=== Begin Enclosure ===

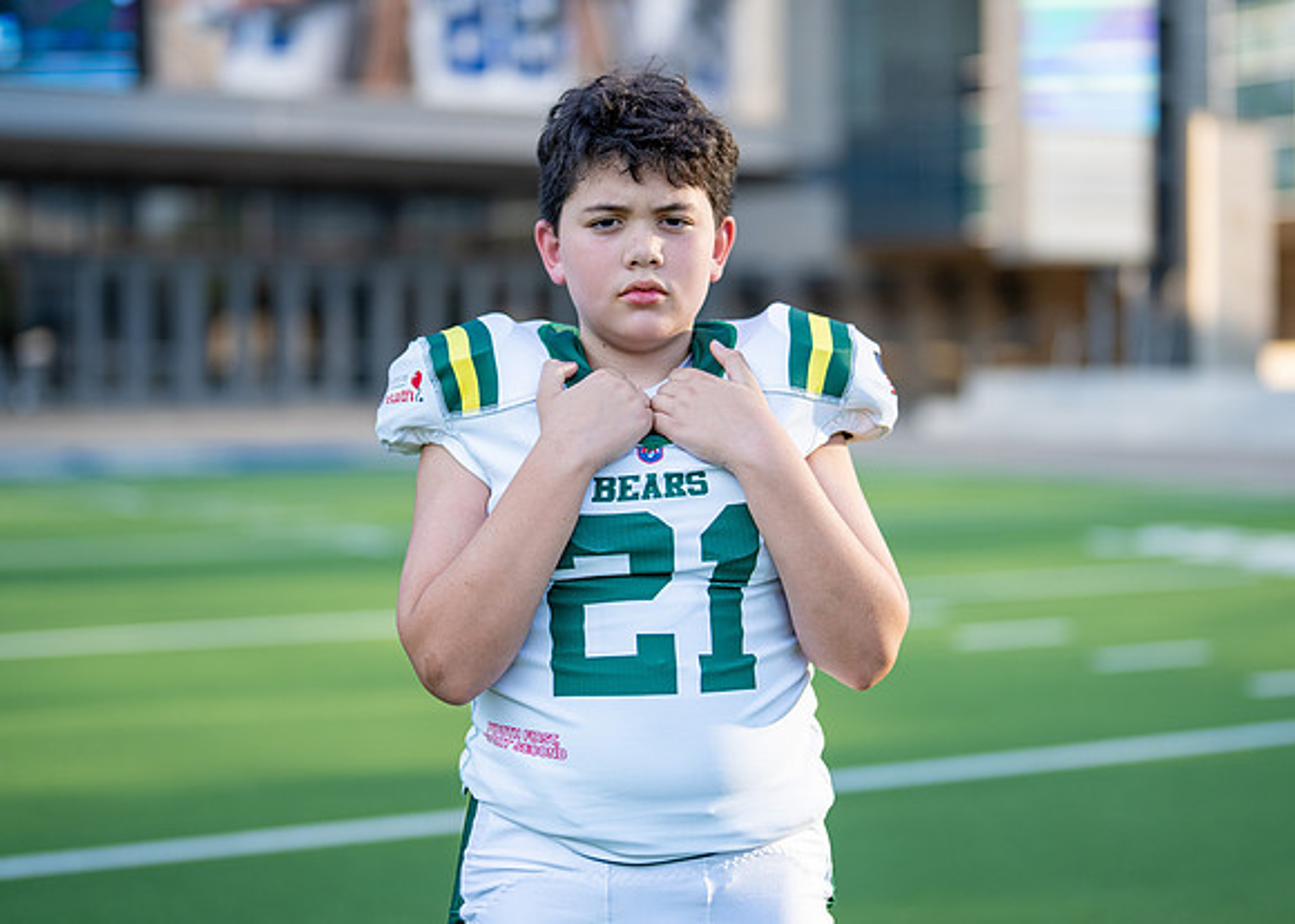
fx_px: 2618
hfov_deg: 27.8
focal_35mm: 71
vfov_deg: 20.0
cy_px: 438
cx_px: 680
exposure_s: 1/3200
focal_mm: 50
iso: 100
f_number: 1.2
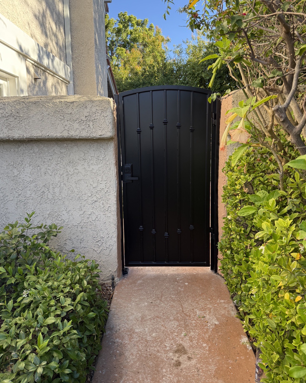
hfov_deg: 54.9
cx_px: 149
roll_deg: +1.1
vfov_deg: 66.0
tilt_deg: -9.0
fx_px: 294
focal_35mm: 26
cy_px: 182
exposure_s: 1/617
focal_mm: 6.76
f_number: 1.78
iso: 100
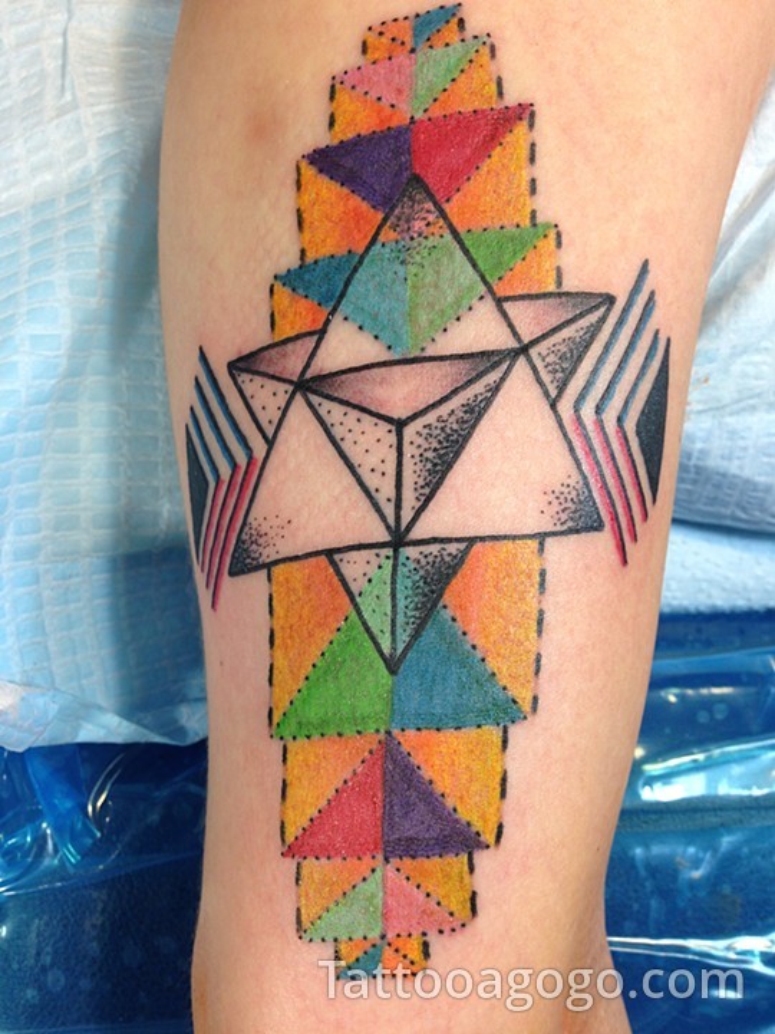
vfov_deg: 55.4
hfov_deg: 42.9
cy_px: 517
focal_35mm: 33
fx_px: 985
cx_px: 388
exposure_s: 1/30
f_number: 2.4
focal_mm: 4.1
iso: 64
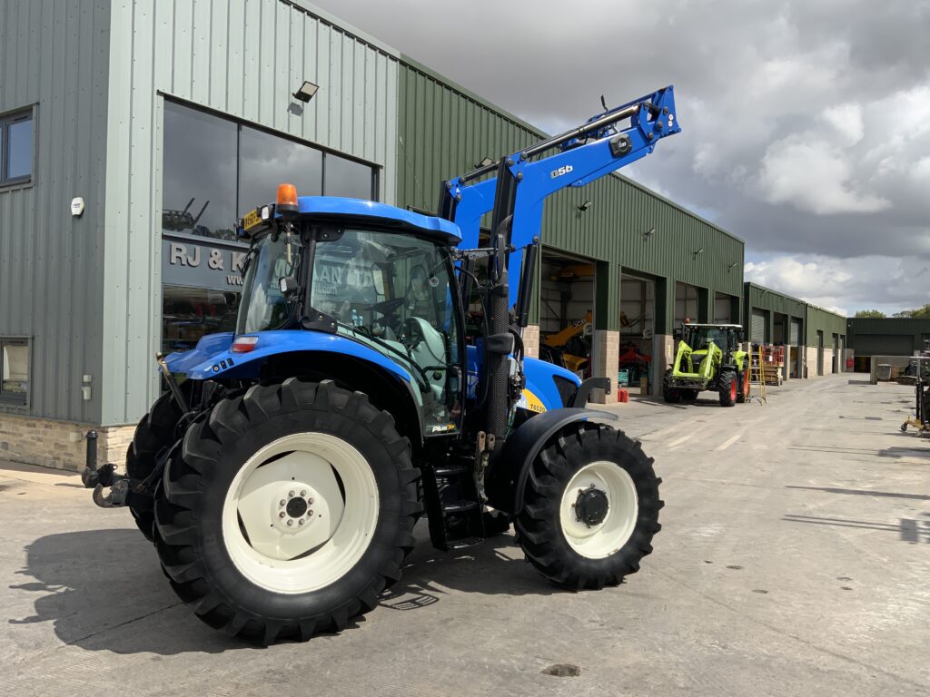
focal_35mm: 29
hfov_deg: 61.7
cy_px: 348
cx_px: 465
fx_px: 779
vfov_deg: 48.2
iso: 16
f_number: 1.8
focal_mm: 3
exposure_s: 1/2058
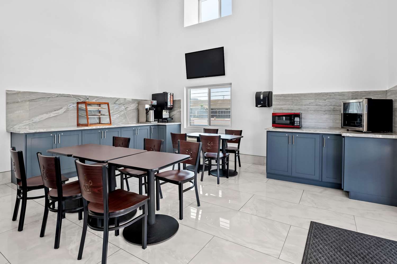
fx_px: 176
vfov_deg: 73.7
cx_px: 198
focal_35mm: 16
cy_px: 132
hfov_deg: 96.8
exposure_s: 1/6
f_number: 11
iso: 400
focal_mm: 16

=== End Enclosure ===

**WHAT THE TASK REQUIRES:** Extract all the data above exactly, excluding every picture.

**ANSWER SECTION:**
fx_px: 2618
hfov_deg: 27.8
focal_35mm: 71
vfov_deg: 20.0
cy_px: 438
cx_px: 680
exposure_s: 1/3200
focal_mm: 50
iso: 100
f_number: 1.2
hfov_deg: 54.9
cx_px: 149
roll_deg: +1.1
vfov_deg: 66.0
tilt_deg: -9.0
fx_px: 294
focal_35mm: 26
cy_px: 182
exposure_s: 1/617
focal_mm: 6.76
f_number: 1.78
iso: 100
vfov_deg: 55.4
hfov_deg: 42.9
cy_px: 517
focal_35mm: 33
fx_px: 985
cx_px: 388
exposure_s: 1/30
f_number: 2.4
focal_mm: 4.1
iso: 64
focal_35mm: 29
hfov_deg: 61.7
cy_px: 348
cx_px: 465
fx_px: 779
vfov_deg: 48.2
iso: 16
f_number: 1.8
focal_mm: 3
exposure_s: 1/2058
fx_px: 176
vfov_deg: 73.7
cx_px: 198
focal_35mm: 16
cy_px: 132
hfov_deg: 96.8
exposure_s: 1/6
f_number: 11
iso: 400
focal_mm: 16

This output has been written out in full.